Continuing the theme of "uneven", the character of Andrew Ryan is a mess. I feel like John Shirley was never quite sure how to handle a character like this. Ryan is a God, and he is a Monster. But as a main character, he also has to be a Man, and this is sort of where the book falls short. He jumps between the three, but the transition is never smooth or natural. One scene he's trumpeting the free market of Rapture, the next he's crucifying men and putting their corpses on display, and then he's a sad old man, upset that people aren't appreciating his vision. That sweet spot is never found with Ryan. Given that he's the primary character (though whether he is the protagonist or the antagonist is up for debate), it provides a very shoddy foundation for the rest of the novel.

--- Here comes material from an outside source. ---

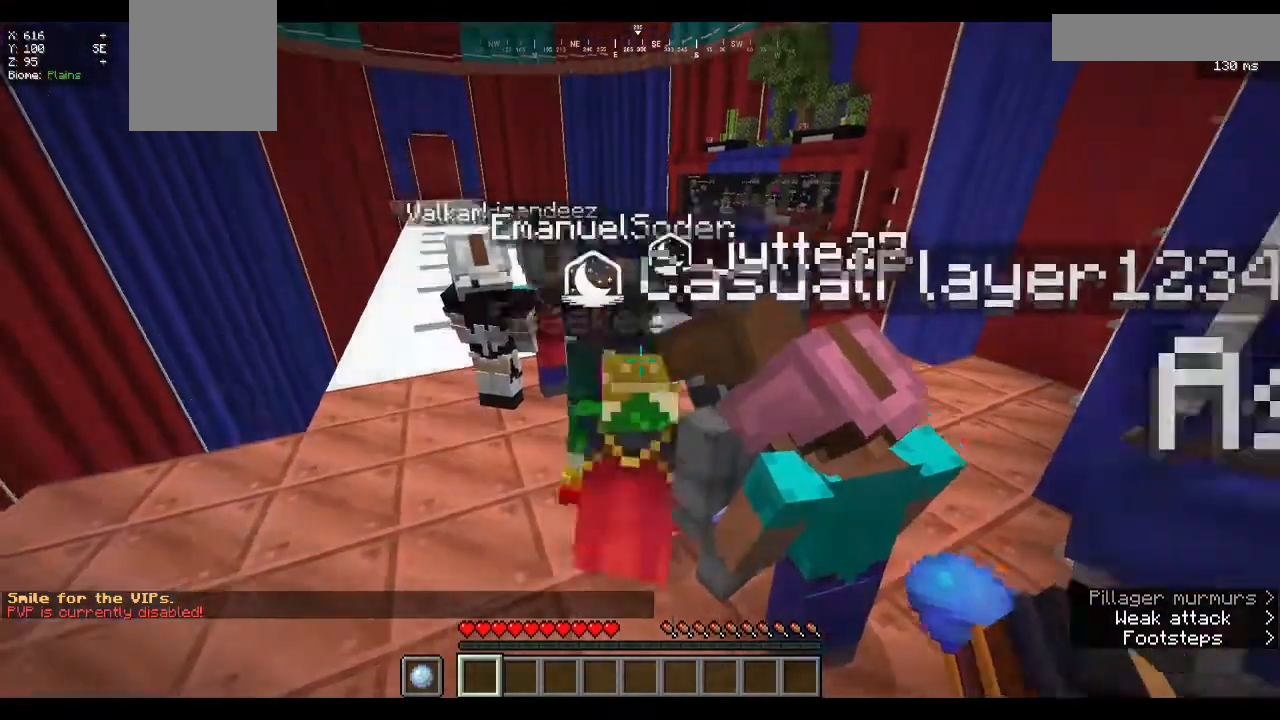
{"keys": [], "mouse": [], "events": []}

As I said, I'd really like to know how much of this novel was John Shirley, and how much of it was 2K Games handing him a binder full of outlines, pointers, and commandments and saying "Write this the way we want it". I lean toward the latter only because I started reading one of Shirley's Borderlands novels (also by 2K Games), and the video game elements are even more crowbarred in. I want to believe that he is a good author, but Rapture is definitely not going to convince anyone of this.
My recommendation? If you are a fan of Bioshock, just go replay the first game. Let this book sink to the bottom of the sea.